Judge's Cave is a cave in the British Overseas Territory of Gibraltar. Human remains dated to the late prehistoric period have been unearthed in the cave.

Discovery
Judge's Cave was discovered in the 1840s during the construction of a villa for James Cochrane who was Chief Justice of Gibraltar from 1841 to 1877. The cave was of some importance as it contained human remains and early visitors to the cave included Abbe Henri Breil, George Busk and local William Willoughby Cole Verner.

The human remains from this site have been described as being Neolithic and are currently held by the British Museum. This includes the skulls and thigh bones of two individuals. Gibraltarian cave enthusiast George Palao later visited the cave between January and April 1969 in which time he carried out excavations which produced various ceramic artifacts which are now kept at the Gibraltar Museum. The pottery remains excavated by Palao from this site are described as some of Gibraltar's most beautiful pieces.
━━━━━━━━━━━━━━━━━━━━━━━━━━━━━━
Decide whether each statement agrees with the Judge's Cave text above, answering yes or no and quoting the words of the text that settle it: (a) The cave was found while a villa was being built for a Chief Justice of Gibraltar. (b) The human remains from the cave are held by the Gibraltar Museum. (c) George Palao excavated at the cave between January and April 1969. The records that come next are separate material and unrelated to the Judge's Cave text.

**Collection entries:**
━━━━━━━━━━━━━━━━━━━━━━━━━━━━━━
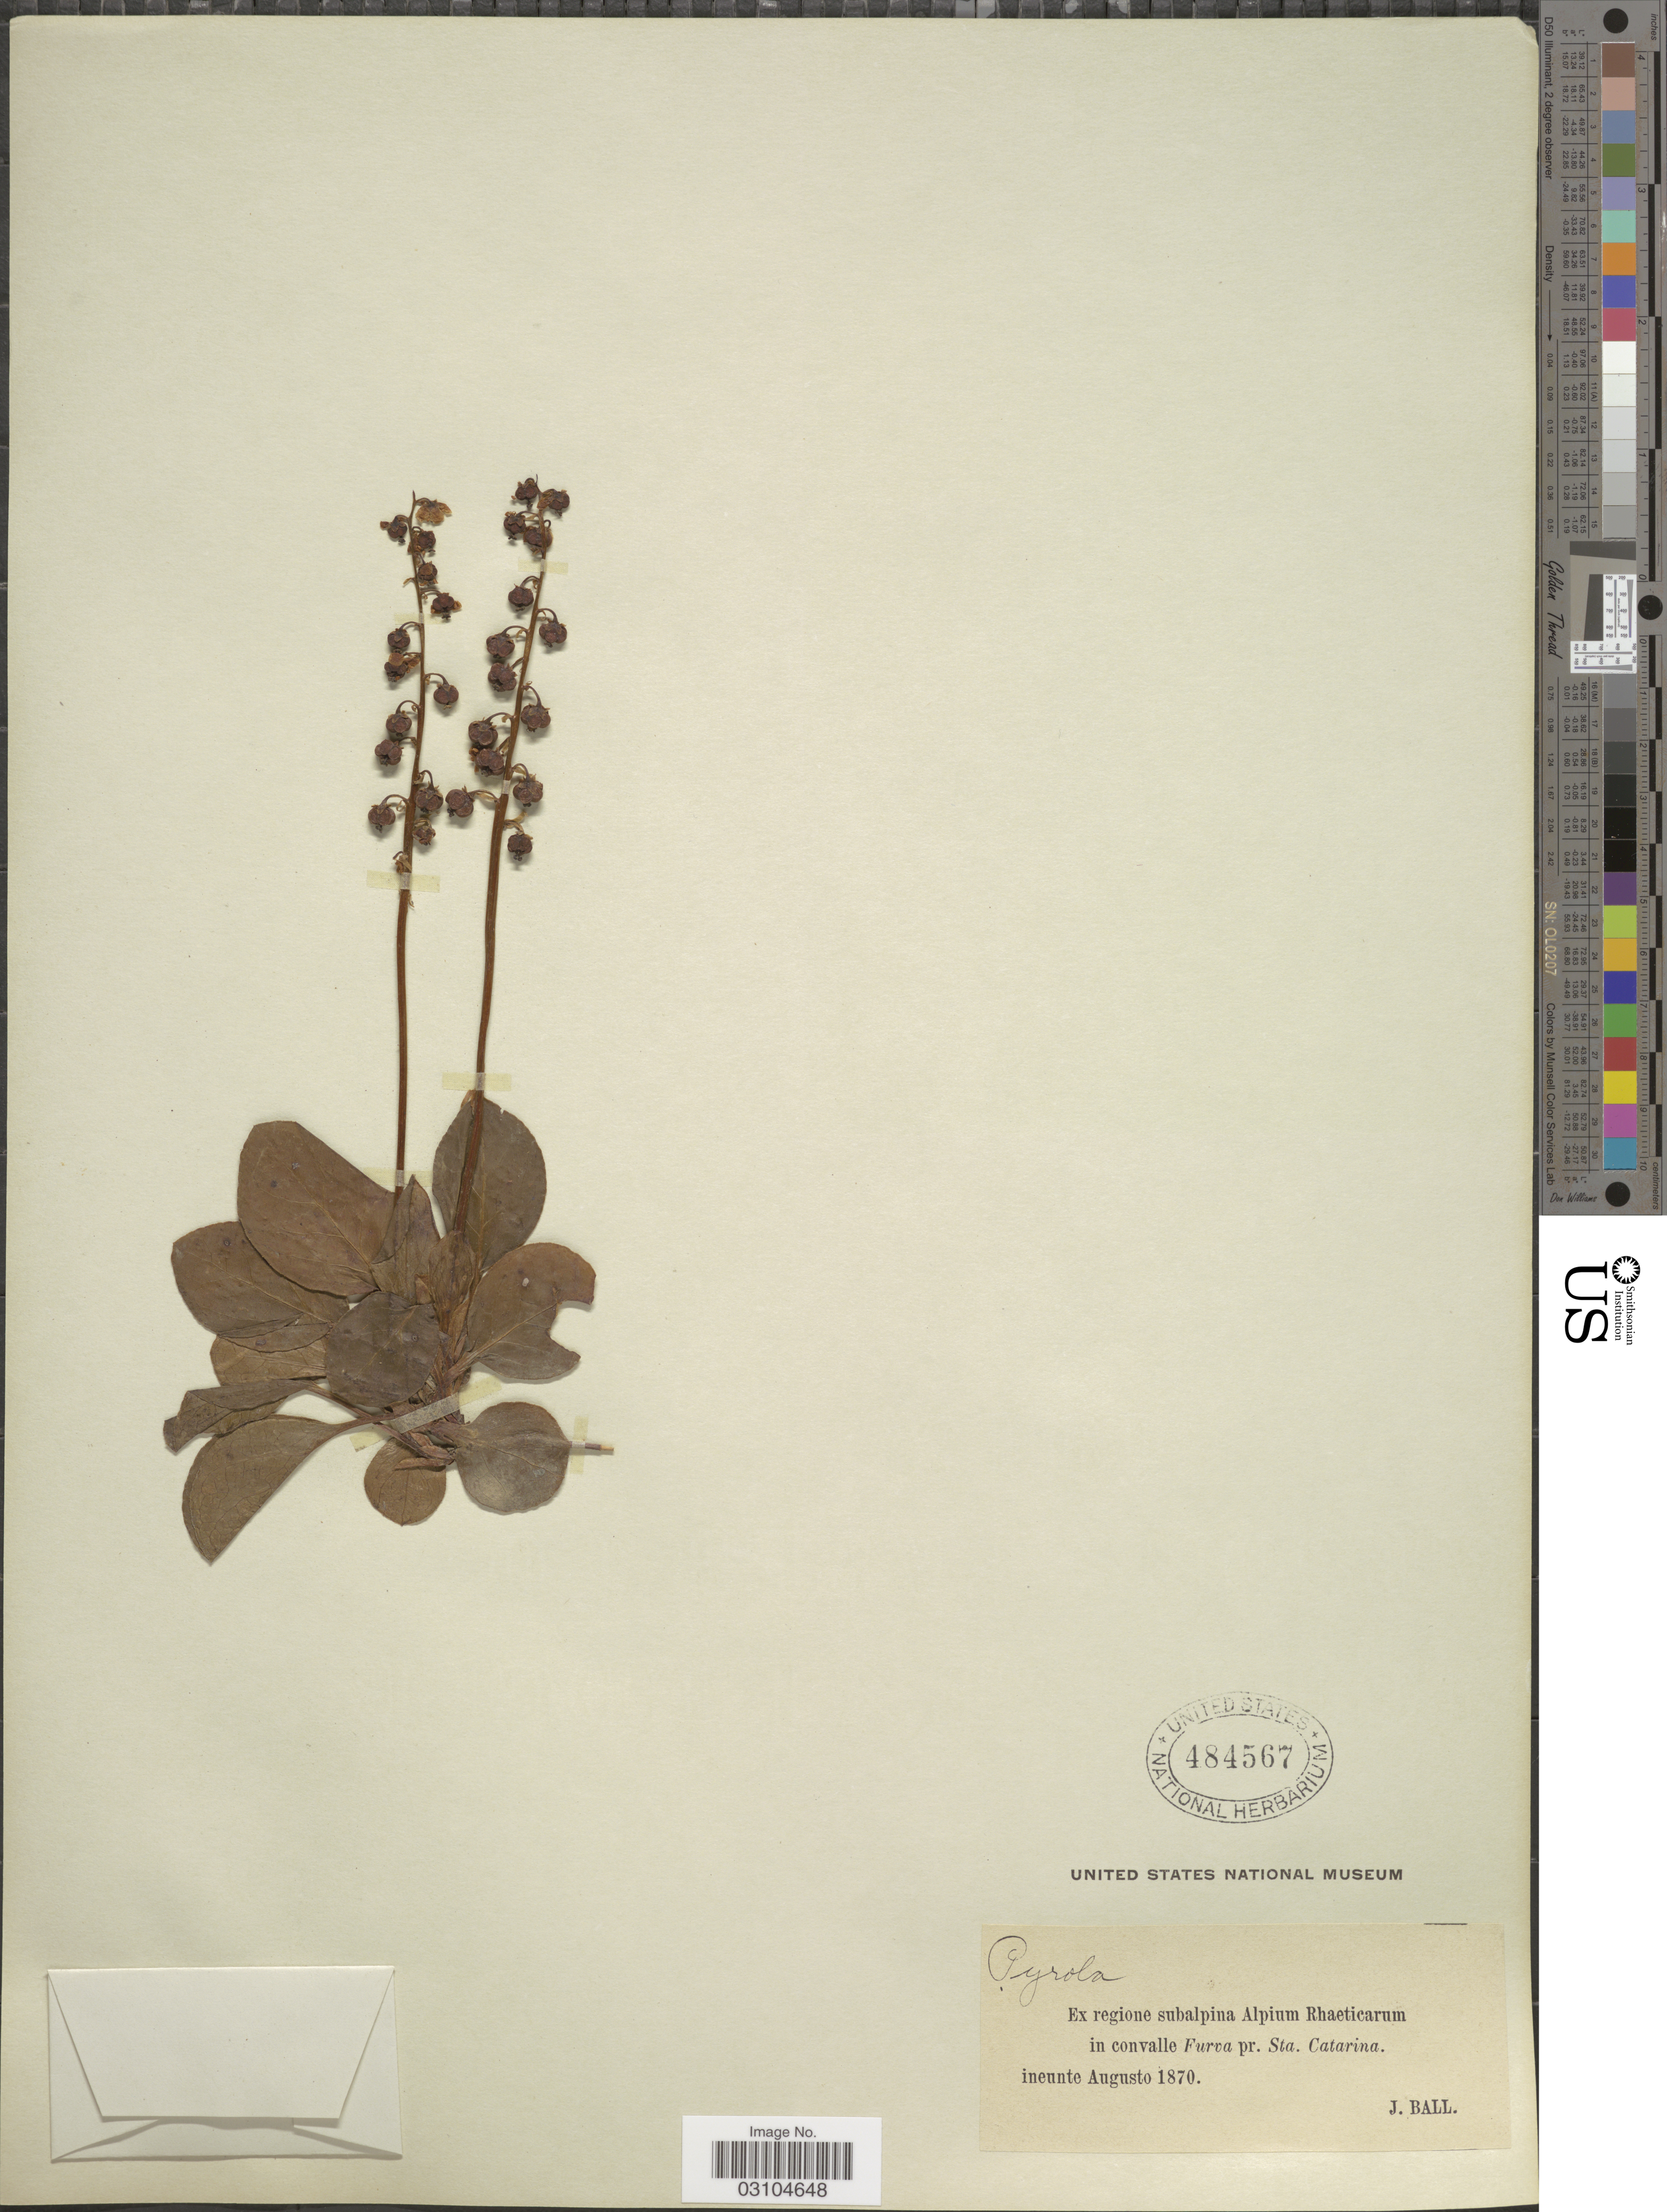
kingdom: Plantae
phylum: Tracheophyta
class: Magnoliopsida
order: Ericales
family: Ericaceae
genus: Pyrola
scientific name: Pyrola rotundifolia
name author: L.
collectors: J. Ball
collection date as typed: ineunte Augusto 1870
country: Italy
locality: Ex regione subalpina Alpium Rhaeticarum in convalle Furva pr. Sta. Catarina.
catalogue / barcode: US 484567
━━━━━━━━━━━━━━━━━━━━━━━━━━━━━━
**SOLUTION TO THE PROBLEM:**
(a) Yes: "Judge's Cave was discovered in the 1840s during the construction of a villa for James Cochrane who was Chief Justice of Gibraltar from 1841 to 1877."
(b) No: "The human remains from this site have been described as being Neolithic and are currently held by the British Museum."
(c) Yes: "George Palao later visited the cave between January and April 1969 in which time he carried out excavations"